Python has a large number of visualization packages, the three best known of that are: Matplotlib (and seaborn), Plotly, and Hvplot. Each of those 3 packages has its strengths, but requires an entry cost to pay to learn the best way to use this package, sometimes quite substantial.
The thought for this text got here to me after I discovered the Mind Map of Pandas Methods offered by the Day by day Dose of Data science newsletter (a newsletter that I highly recommend). I used to be then discovering the Hvplot visualization package at the identical time. I assumed the concept of switching from one visualisation backend to a different as easily as with Hvplot was good (here is an example to change from Hvplot to Plotly from Hvplot). Seeing that we could do it with pandas too, I discovered the concept too interesting to not share it.

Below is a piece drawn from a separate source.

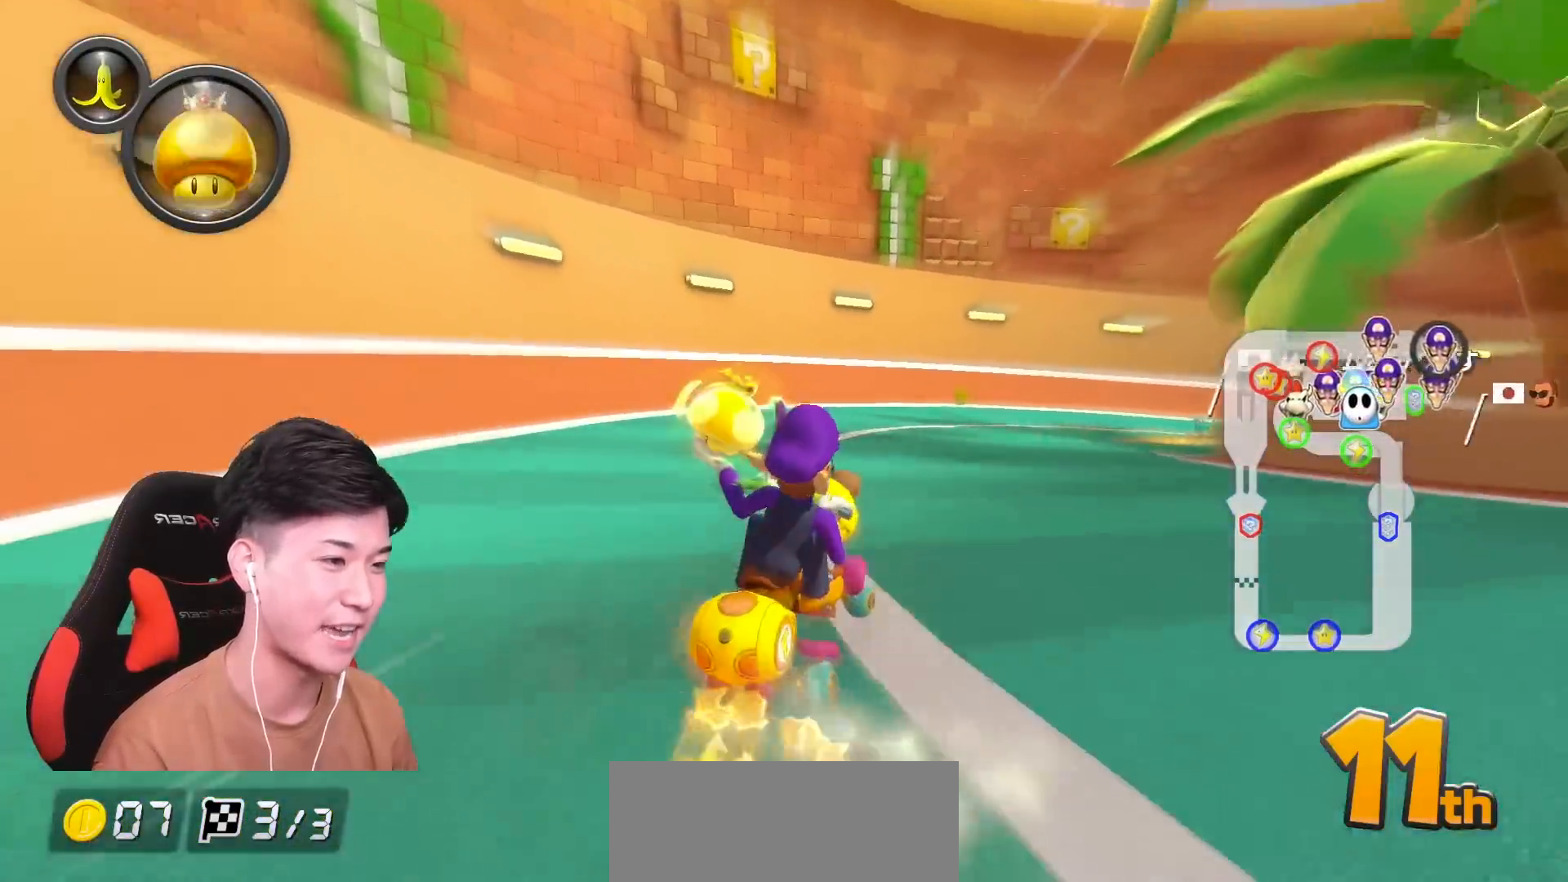
Gameplay with a controller (Nintendo layout); each line is a JSON object with the inputs held at the frame after it. "events" lists button and stick changes between this image and that frame as [ms after this image, input, new state], when the widget could be followed in between. Not read: DPAD_DOWN DPAD_LEFT DPAD_RIGHT HOME L2 L3 R2 R3 SELECT right_stick.
{"buttons": ["A", "R1"], "left_stick": "right", "events": [[50, "B", "up"], [117, "L1", "up"], [167, "B", "down"], [200, "L1", "down"], [317, "L1", "up"], [384, "B", "up"]]}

Pandas is at the center of information science in Python, and everyone knows the best way to use it. But Matplotlib integrated into Pandas is aging, and is being overtaken each in ease of use and in presentation by other packages. The facility of the Pandas visualization backend lets you reap the benefits of the newest visualization packages for data exploration and result rendering, without having to speculate time in learning these packages, that are nevertheless super powerful!
Pandas was built on 2 packages, Numpy and Matplotlib. This explains why we use Matplotlib scripts to generate graphs, and subsequently the generated graphs are matplotlib graphs.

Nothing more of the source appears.